Time synchronisation exists because free-running clocks diverge. The job of protocols such as NTP and PTP is not to create time from nowhere. Their job is to estimate how far a local clock has drifted from a better reference, then steer that local oscillator gently enough that the system becomes more correct instead of less stable.
UTC, TAI, GPS Time, and Why "True Time" Depends on Which Clock You Mean
Before talking about protocols, we need to define what the system is trying to follow.
There is no single universal timescale used by every engineering system in the same way. The most important ones here are TAI, UTC, and GPS time.
TAI, International Atomic Time, is the continuous atomic timescale produced by combining measurements from atomic clocks operated by national metrology institutes around the world. It does not contain leap seconds. It just counts forward uniformly.
UTC, Coordinated Universal Time, is the civil timescale people usually mean when they say "the current time". It is derived from TAI but adjusted with leap seconds so that it does not drift too far from mean solar time and the Earth’s actual rotation. UTC is therefore not perfectly continuous. Occasionally it inserts an extra second, historically at the end of June or December, when Earth rotation and atomic time diverge too much.
GPS time is another continuous atomic timescale.

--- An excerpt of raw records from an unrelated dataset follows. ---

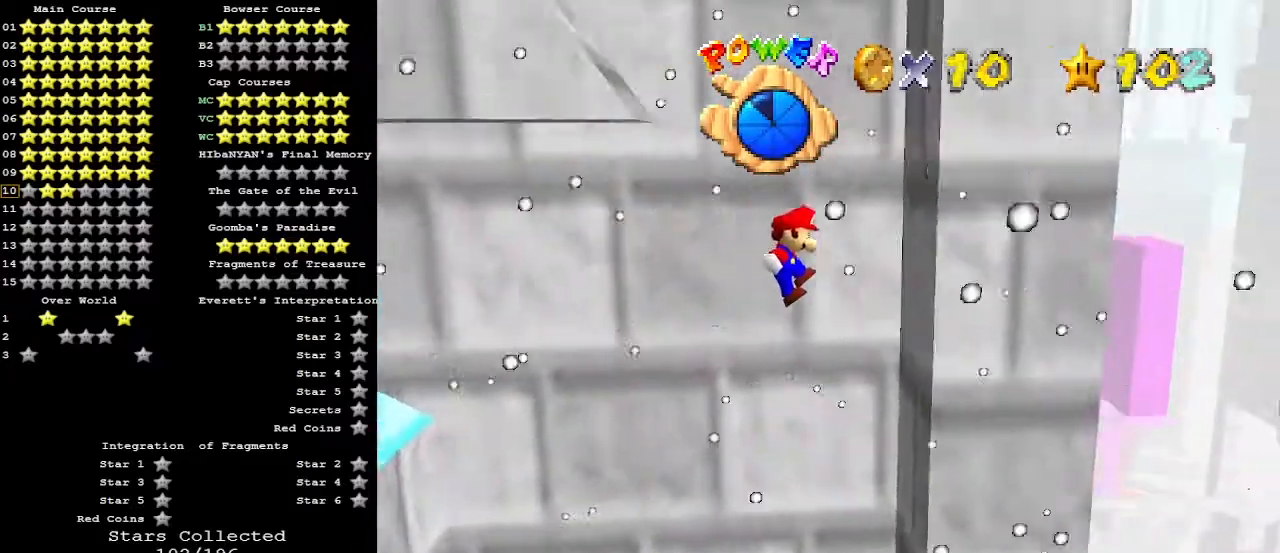
{"buttons": ["A"], "left_stick": "left", "events": [[133, "A", "up"], [233, "A", "down"], [233, "left_stick", "left"]]}
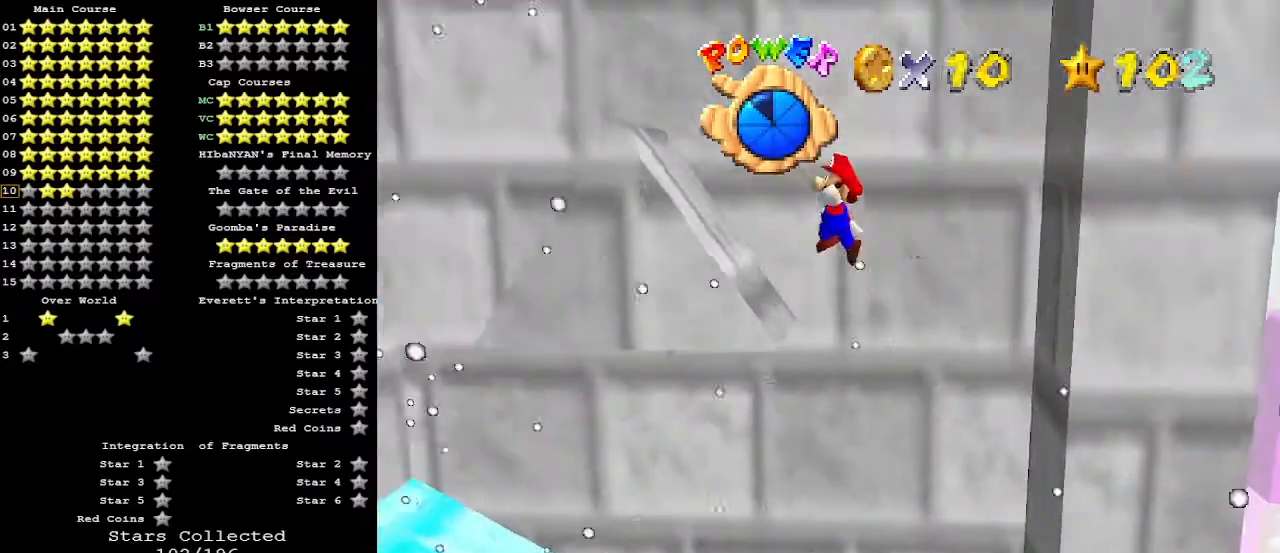
{"buttons": [], "left_stick": "left", "events": [[300, "A", "up"]]}
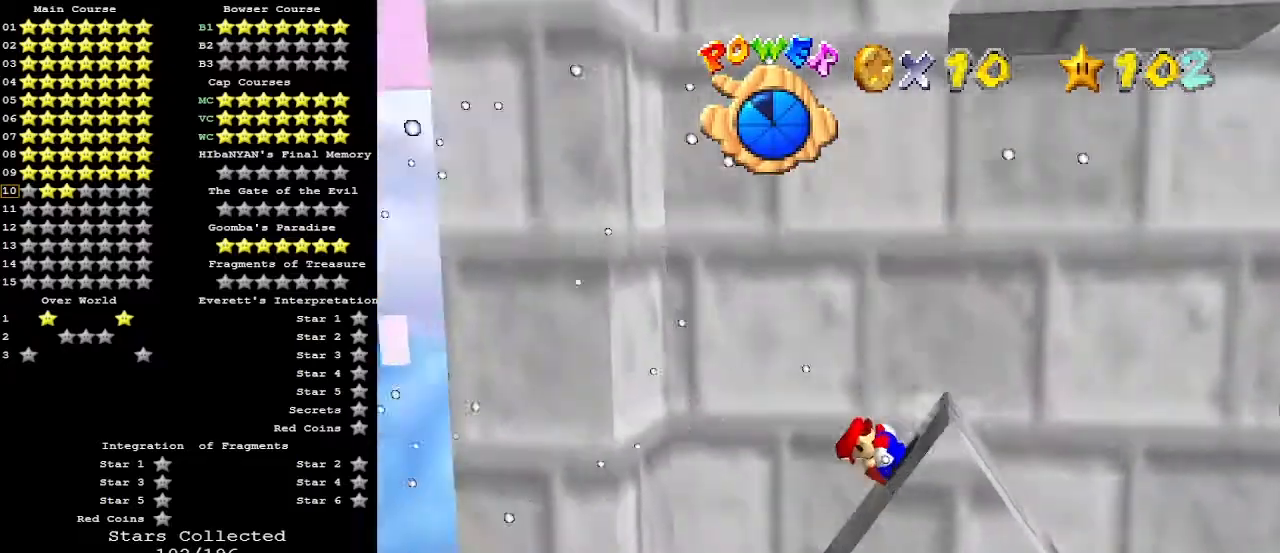
{"buttons": ["A"], "left_stick": "down-right", "events": [[167, "A", "down"], [433, "A", "up"], [500, "A", "down"], [500, "left_stick", "down-right"]]}
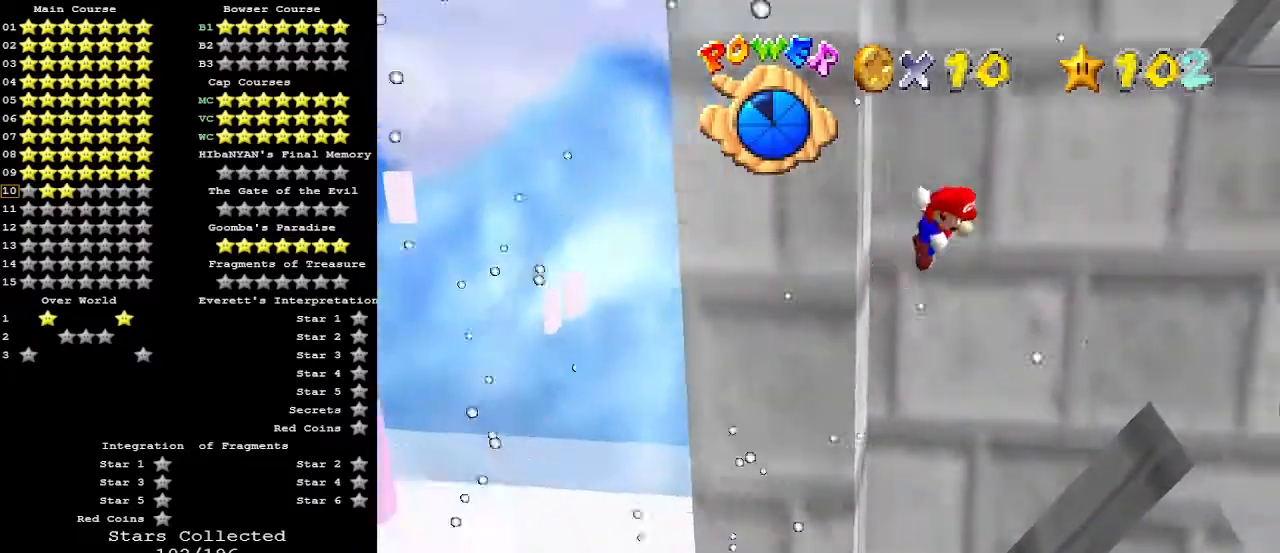
{"buttons": ["A"], "left_stick": "right", "events": [[67, "left_stick", "center"], [200, "left_stick", "right"], [367, "left_stick", "left"], [500, "left_stick", "right"]]}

It started aligned with UTC on 1980-01-06, but unlike UTC it does not apply leap seconds. That means GPS time and UTC differ by a fixed integer number of seconds that changes whenever UTC inserts a leap second. A GPS receiver therefore usually provides both a continuous internal timescale and enough metadata to recover UTC.
This distinction matters operationally:
- Databases and logs often want UTC because it matches the civil world.
- Telecom equipment often prefers continuous timescales because leap seconds are annoying.
- GNSS receivers often track GPS time internally, then export UTC with an offset.
- PTP profiles in industrial and telecom environments may distribute TAI or UTC depending on the profile and deployment.
When someone says "synchronise to GPS", what they usually mean is "use a GNSS receiver as a traceable source of atomic time, then expose a PPS edge and time-of-day message from which UTC can be reconstructed".
That source still needs interpretation. A pulse on a coax cable has no timezone, no leap second semantics, and no date attached to it. The receiver, kernel, or grandmaster has to marry the second boundary to a timescale. Get that mapping wrong and you can have a beautifully stable clock that is exactly one leap-second error away from reality.
National Labs Sit Above Most of the Internet's Time Tree
At the top of civil and scientific timekeeping sit national metrology institutes and observatories. In Europe, PTB in Berlin and the Observatoire de Paris are two of the institutions that matter.
PTB, Physikalisch-Technische Bundesanstalt, is Germany’s national metrology institute. It contributes atomic clock data into the international computation of TAI and UTC and maintains UTC(PTB), a real-time local realisation of UTC. The Observatoire de Paris plays a similar role in France with UTC(OP). These are not abstract acronyms. They are physical clock ensembles, measurement systems, transfer links, calibration procedures, and uncertainty budgets maintained by people whose entire job is to know how much time error remains after every correction.
No ordinary internet server talks directly to UTC(PTB) or UTC(OP). The hierarchy is more layered than that:
- National labs maintain local realisations of UTC.
- GNSS systems broadcast atomic timescales derived from satellite clocks and ground control.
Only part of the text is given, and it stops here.